As well, the staff report notes Vancouver International Airport and the University of British Columbia are in the final stages of confirming access agreements for ridehailing companies. The regulations serving the airport and the university campus are expected to be similar to the City of Vancouver’s regulations.

However, the municipalities of the Tri-Cities subregion (Coquitlam, Port Coquitlam, and Port Moody) and the North Shore subregion (North Vancouver City, North Vancouver District, and West Vancouver) are working towards a subregional business license approach.

“If every municipality implements different municipal business license requirements, each with their own sets of fees, the cumulative regulatory and financial burden may lead Transportation Network Services (TNS) companies to secure municipal business licenses in only the most lucrative markets – leaving some parts of the region under-served,” continues the report.

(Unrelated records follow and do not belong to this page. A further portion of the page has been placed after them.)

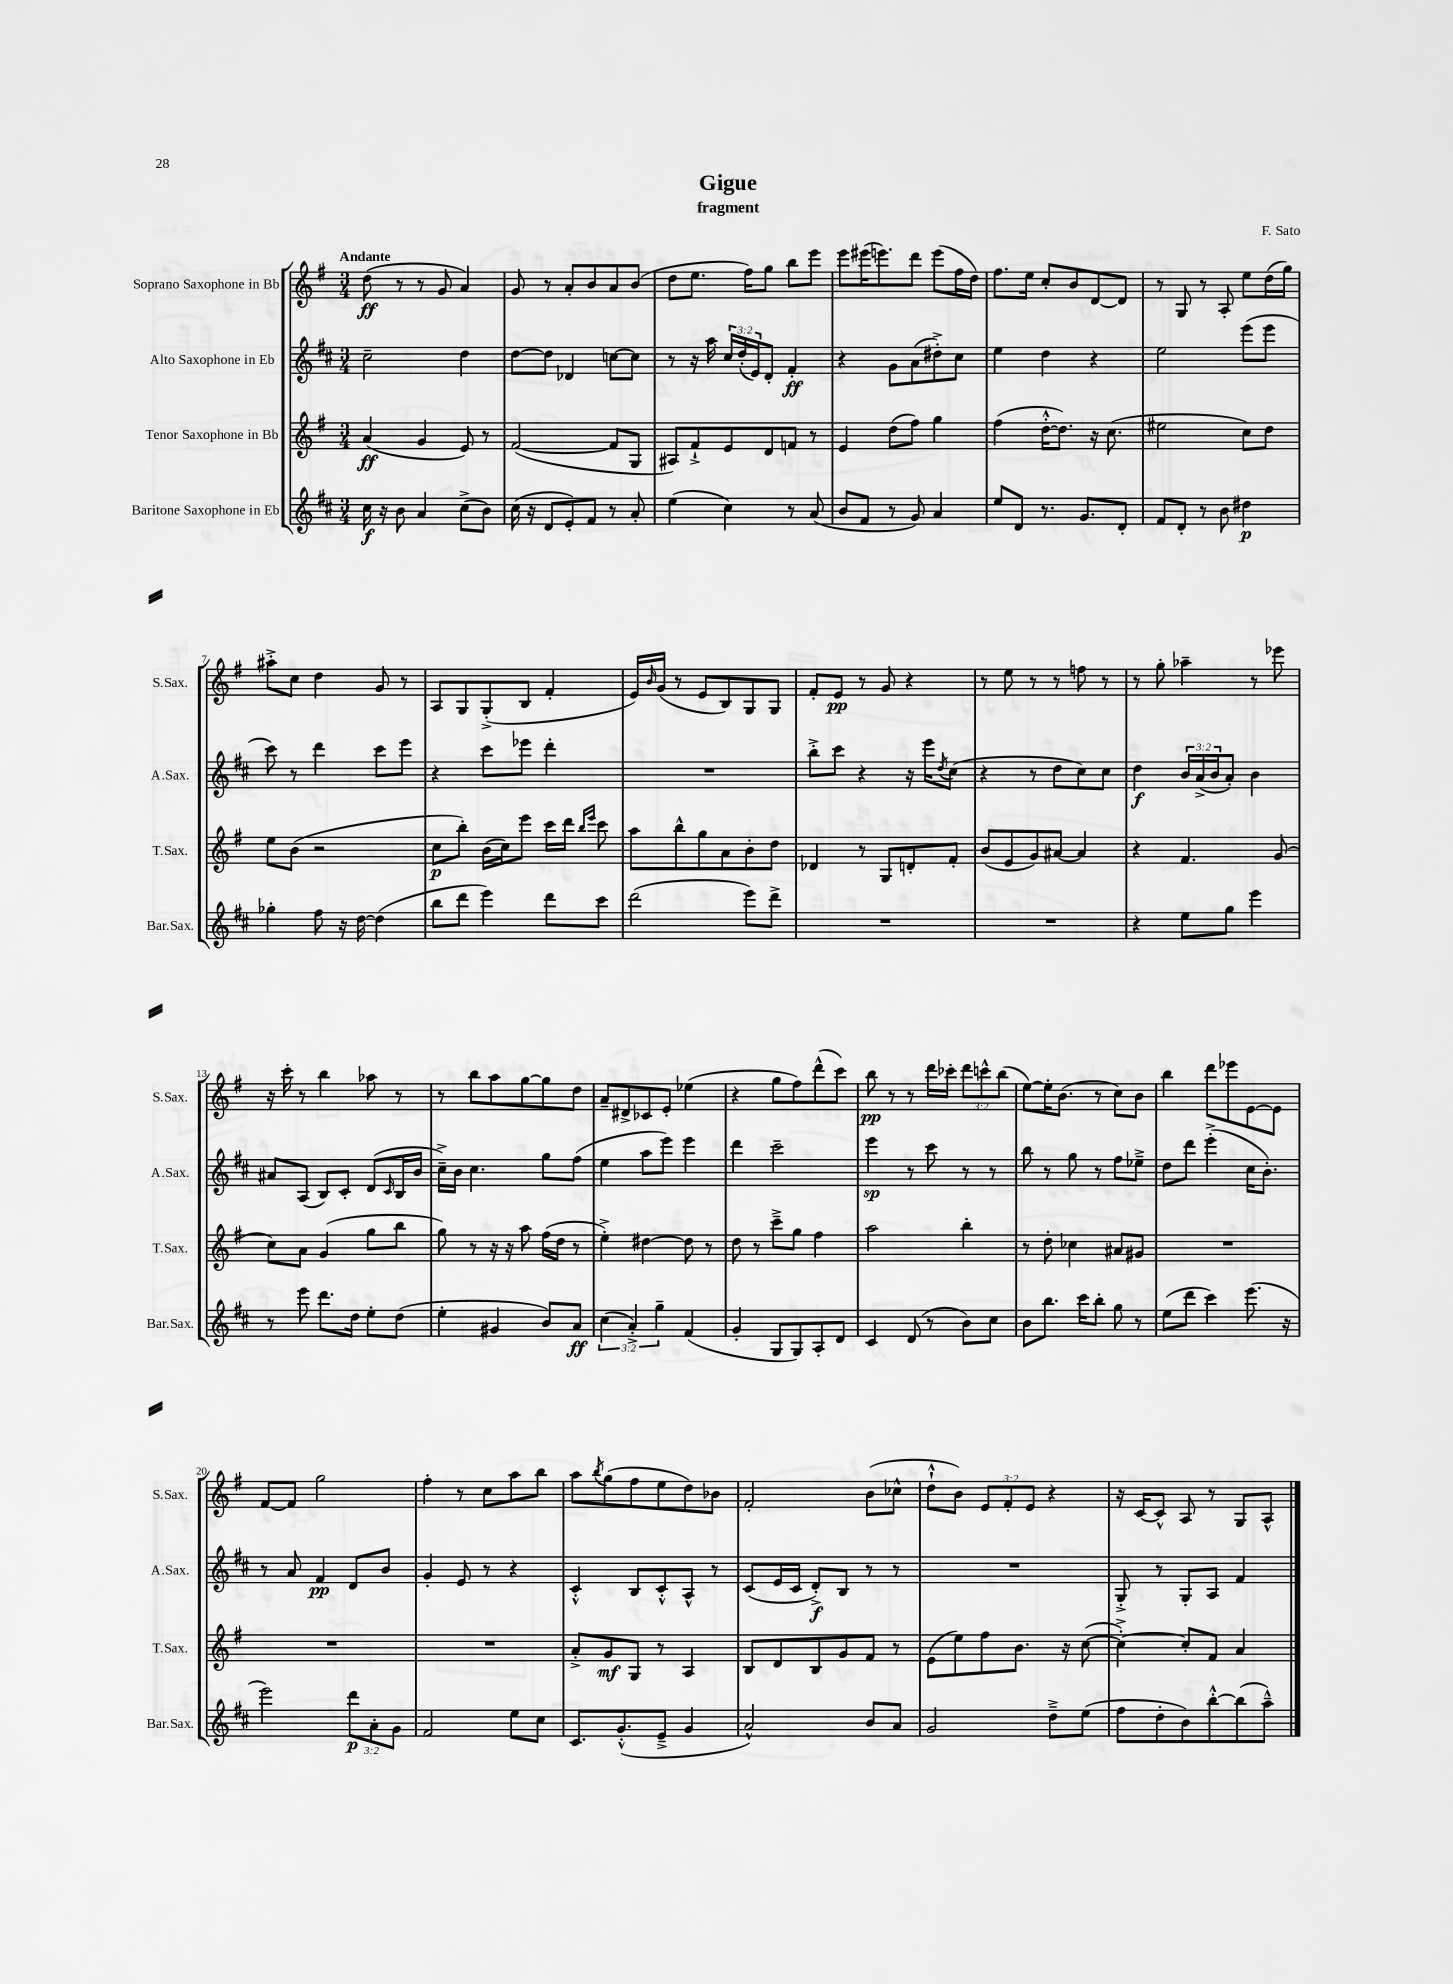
\header { title = "Gigue" composer = "F. Sato" subtitle = "fragment" }
<<
\new StaffGroup <<
\new Staff = "s0" \with { instrumentName = "Soprano Saxophone in Bb" shortInstrumentName = "S.Sax." } {
    \clef treble \key g \major \numericTimeSignature \time 3/4 \override Staff.TupletNumber.text = #tuplet-number::calc-fraction-text \tempo "Andante"
    d''8\ff( r8 r8 g'8 a'4) |
    g'8 r8 a'8-. b'8 a'8 b'8( |
    d''8 e''8. fis''16) g''8 b''8 e'''8 |
    e'''8 eis'''16( e'''8.) d'''8 e'''8( fis''16 d''16) |
    fis''8. e''16 c''8-. b'8 d'8~ d'8 |
    r8 g8 r8 a8-. e''8 d''16( g''16) |
    ais''8-.-> c''8 d''4 g'8 r8 |
    a8 g8 g8-.->( b8 fis'4-. |
    e'16) \grace { b'16 } g'16( r8 e'8 b8) g8 g8 |
    fis'8-. e'8\pp r8 g'8 r4 |
    r8 e''8 r8 r8 f''8 r8 |
    r8 g''8-. aes''4-- r8 ees'''8 |
    r16 c'''16-. r8 b''4 aes''8 r8 |
    r8 b''8 a''8 g''8~ g''8 d''8 |
    a'8-- dis'8-> ces'8 e'8-. ees''4( |
    r4 g''8 fis''8) d'''8-^( c'''8) |
    b''8\pp r8 r8 d'''16 ces'''16-. \tuplet 3/2 { d'''8 c'''8-^ b''8( } |
    e''8~) e''16-. b'8.( r8 c''8) b'8 |
    b''4 d'''8 ees'''8 e'8~ e'8 |
    fis'8~ fis'8 g''2 |
    fis''4-. r8 c''8 a''8 b''8 |
    a''8 \acciaccatura { b''8 } g''8( fis''8 e''8 d''8) bes'8 |
    fis'2-. b'8( ces''8-^ |
    d''8-!-^ b'8) \tuplet 3/2 { e'8 fis'8-. e'8 } r4 |
    r16 c'16~ c'8-^ a8 r8 g8 a8-^ \bar "|." |
}
\new Staff = "s1" \with { instrumentName = "Alto Saxophone in Eb" shortInstrumentName = "A.Sax." } {
    \clef treble \key d \major \numericTimeSignature \time 3/4 \override Staff.TupletNumber.text = #tuplet-number::calc-fraction-text
    cis''2-- d''4 |
    d''8~ d''8 des'4 c''8~ c''8 |
    r8 r16 a''16 \tuplet 3/2 { cis''16 d''16-.( e'16) } d'8-. fis'4-.\ff |
    r4 g'8 a'8( dis''8-.->) cis''8 |
    e''4 d''4 r4 |
    e''2 e'''8( e'''8 |
    cis'''8) r8 d'''4 cis'''8 e'''8 |
    r4 cis'''8 ees'''8 d'''4-. |
    R2. |
    b''8-.-> cis'''8 r4 r16 e'''16 \acciaccatura { d''8 } cis''8( |
    r4 r8 d''8 cis''8) cis''8 |
    d''4\f \tuplet 3/2 { b'16 a'16->( b'16 } a'8-.) b'4 |
    ais'8 a8( b8) cis'8-. d'8( \grace { cis'16 } b16 b'16 |
    cis''16--->) b'16 cis''4. g''8 fis''8( |
    e''4 a''8 e'''8) e'''4 |
    d'''4 cis'''2-- |
    e'''4\sp r8 cis'''8 r8 r8 |
    b''8 r8 g''8 r8 fis''8 ees''8---> |
    d''8 d'''8 e'''4-.->( cis''16 b'8.-.) |
    r8 a'8 fis'4\pp d'8 b'8 |
    g'4-. e'8 r8 r4 |
    cis'4-.-^ b8 cis'8-.-^ a8-^ r8 |
    cis'8( e'16 cis'16 d'8-.->\f) b8 r8 r8 |
    R2. |
    g8-.-> r8 g8-. a8 fis'4 \bar "|." |
}
\new Staff = "s2" \with { instrumentName = "Tenor Saxophone in Bb" shortInstrumentName = "T.Sax." } {
    \clef treble \key g \major \numericTimeSignature \time 3/4
    a'4\ff( g'4 e'8) r8 |
    fis'2~( fis'8 g8 |
    ais8) fis'8-!-> e'8 d'8 f'8 r8 |
    e'4 d''8( fis''8) g''4 |
    fis''4( d''16~-.-^ d''8.) r16 c''8.( |
    eis''2 c''8) d''8 |
    e''8 b'8( r2 |
    c''8\p b''8-.) b'16( c''16) e'''8 c'''16 d'''16 \grace { b''16 e'''16 } c'''8 |
    a''8 b''8-^ g''8 a'8 b'8-. d''8 |
    des'4 r8 g8 d'8-. fis'8-. |
    b'8( e'8 g'8) ais'8~ ais'4 |
    r4 fis'4. g'8( |
    c''8) a'8 g'4( g''8 b''8 |
    g''8) r8 r16 r16 a''8 fis''16( d''16 r8 |
    e''4-.->) dis''4~ dis''8 r8 |
    d''8 r8 c'''8---> g''8 fis''4 |
    a''2 b''4-. |
    r8 d''8-. ces''4 ais'8 gis'8 |
    R2. |
    R2. |
    R2. |
    a'8-.-> g'8\mf g8 r8 a4 |
    b8 d'8 b8 g'8 fis'8 r8 |
    e'8( e''8) fis''8 b'8. r16 c''8~( |
    c''4~-.->) c''8-. fis'8 a'4 \bar "|." |
}
\new Staff = "s3" \with { instrumentName = "Baritone Saxophone in Eb" shortInstrumentName = "Bar.Sax." } {
    \clef treble \key d \major \numericTimeSignature \time 3/4 \override Staff.TupletNumber.text = #tuplet-number::calc-fraction-text
    cis''16\f r16 b'8 a'4 cis''8->( b'8) |
    cis''16( r16 d'8 e'8-.) fis'8 r8 a'8-. |
    e''4( cis''4) r8 a'8( |
    b'8 fis'8 r8 g'8) a'4 |
    e''8 d'8 r8. g'8. d'8-. |
    fis'8 d'8-. r8 b'8 dis''4\p |
    ges''4-. fis''8 r16 d''16~ d''4( |
    b''8 d'''8 e'''4) d'''8 cis'''8 |
    d'''2( e'''8) d'''8-> |
    R2. |
    R2. |
    r4 e''8 g''8 e'''4 |
    r8 e'''8 d'''8. d''16 e''8-. d''8( |
    e''4-. gis'4 b'8) a'8\ff |
    \tuplet 3/2 { cis''4( a'4-.->) g''4-- } fis'4( |
    g'4-. g8 g8) a8-. d'8 |
    cis'4 d'8( r8 b'8) cis''8 |
    b'8 b''8. cis'''16 b''8-. g''8 r8 |
    e''8( d'''8 cis'''4) e'''8.( r16 |
    e'''2) \tuplet 3/2 { d'''8\p a'8-. g'8 } |
    fis'2 e''8 cis''8 |
    cis'8. g'8.-.-^( e'8---> g'4 |
    a'2-^) b'8 a'8 |
    g'2 d''8---> e''8( |
    fis''8 d''8-. b'8) b''8~-.-^ b''8( a''8---^) \bar "|." |
}
>>
>>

Port Coquitlam mayor Brad West has been an advocate within the Mayors’ Council for the IMBL, going as far as calling it a “common sense” approach.

Provincial regulations stipulate municipalities cannot ban or regulate the number of ridehailing vehicles operating in their jurisdiction, but they can require business licenses and fees, and regulate pick-up and drop-off locations through street and traffic bylaws. Ridehailing companies can begin operations in BC, as soon as they receive authorization from the PTB — unless there are municipal business license regulations that mandate companies to first obtain a business license.

“I just shake my head at this idea that if we can’t get our act together in the region, it is going to confirm everyone’s worst inclinations and thoughts about having 23 separate municipalities and jurisdictions,” West previously told Daily Hive Urbanized.

“This is one of those moments where our residents across the region are looking at us for leadership.”

According to TransLink, the creation of an IMBL, replacing the separate municipal business licenses, could take “many months.” In the meantime, the public transit authority is urging municipal governments to “aim for as much consistency as possible in their individual municipal business license bylaws to lay a strong foundation for an eventual IMBL.”

If the Mayors’ Council approves establishing a mandate for the public transit authority to coordinate the creation of the IMBL, TransLink staff will continue to work closely with the municipal governments, provincial government, and the PTB towards a regional approach.

TransLink warns that elsewhere in the world, “poor coordination among local government has led TNS companies to successfully advocate for state pre-emption of local authority of TNS companies.”

In Metro Vancouver’s case, state pre-emption would be the provincial government and the PTB.

“Inconsistency in local regulations, and an excessive cumulative regulatory and financial burden is often cited as a reason for state pre-emption. Coordination also allows for simpler compliance on the part of the TNS operators which they generally welcome,” adds the report.